| PROBLEM DETAILS |
Please convert the data below into a Markdown table with the columns Row and Line, numbering each line and skipping blank ones. Begin at the line that contains "The value of", stop after the line that contains "True or false: col_18", and leave the pictures out.

───── MATERIAL FOR THE TASK ─────

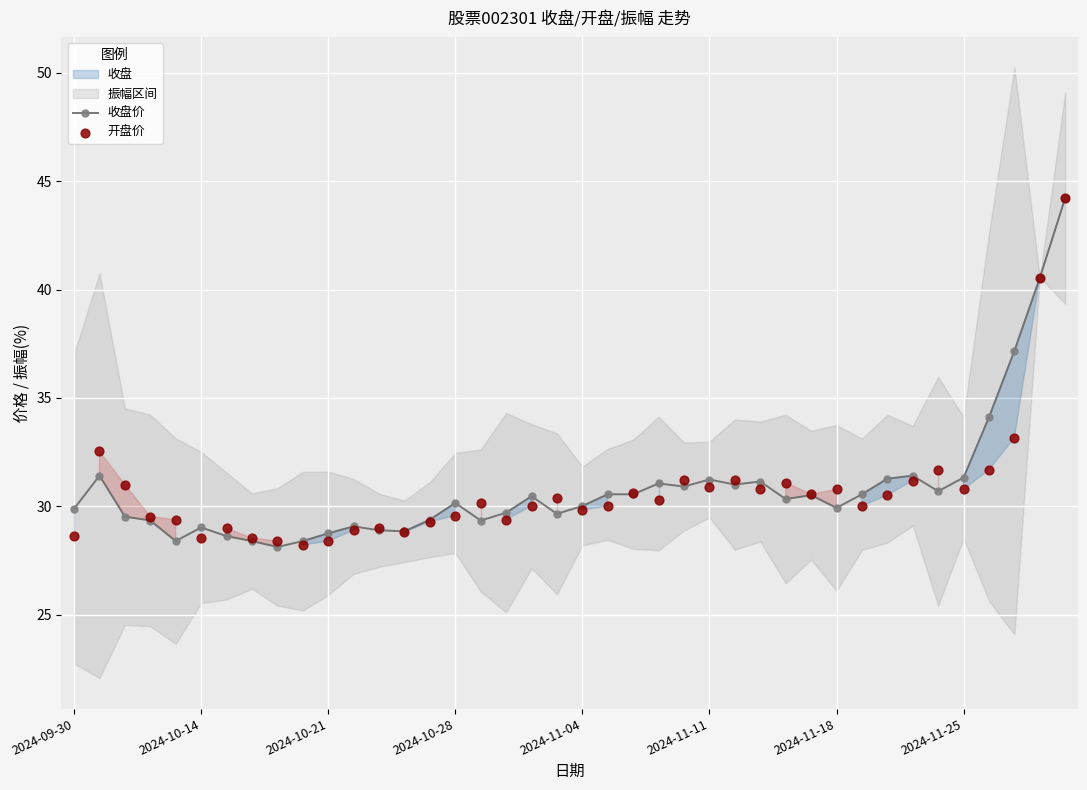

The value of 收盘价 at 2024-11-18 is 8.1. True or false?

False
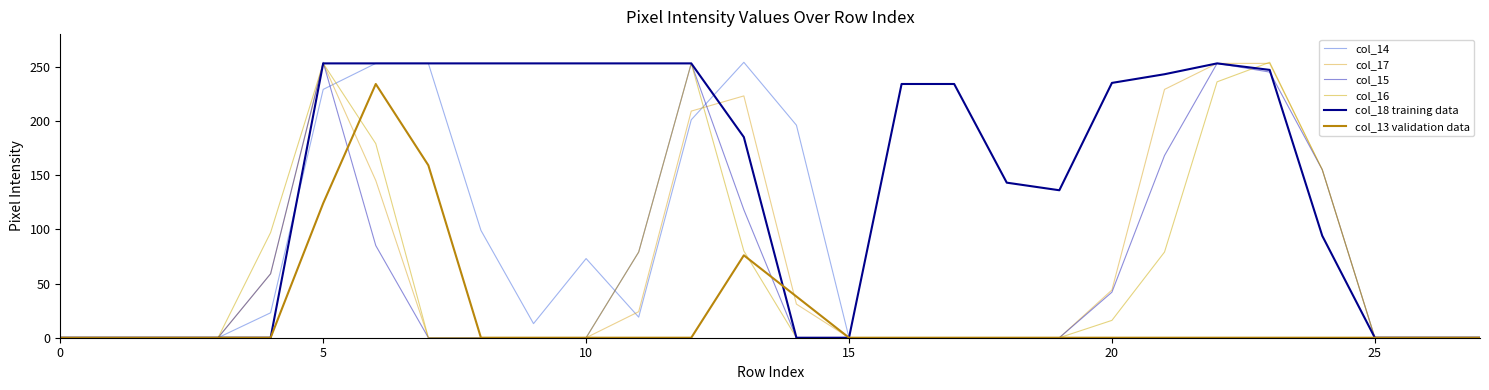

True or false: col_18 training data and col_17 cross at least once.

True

─────
───── MATERIAL FOR THE TASK ─────

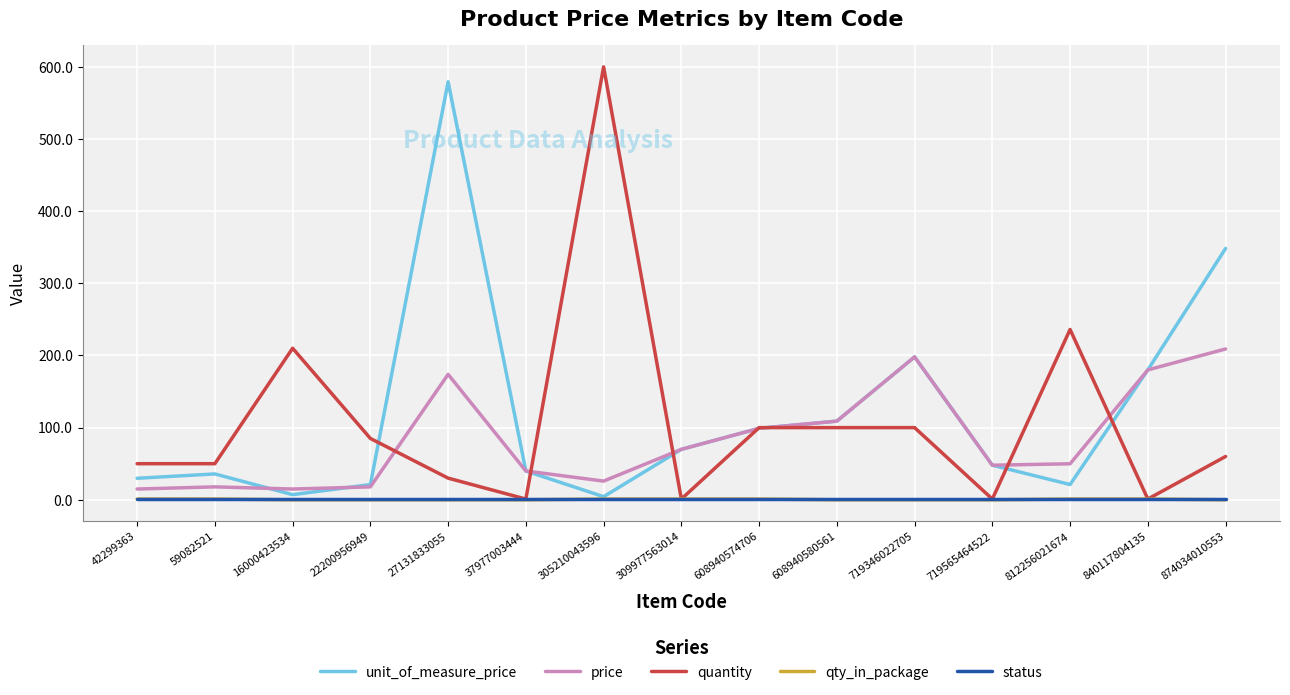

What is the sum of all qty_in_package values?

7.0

─────

| WRITTEN REPLY |
| Row | Line |
|---|---|
| 1 | The value of 收盘价 at 2024-11-18 is 8.1. True or false? |
| 2 | False |
| 3 | True or false: col_18 training data and col_17 cross at least once. |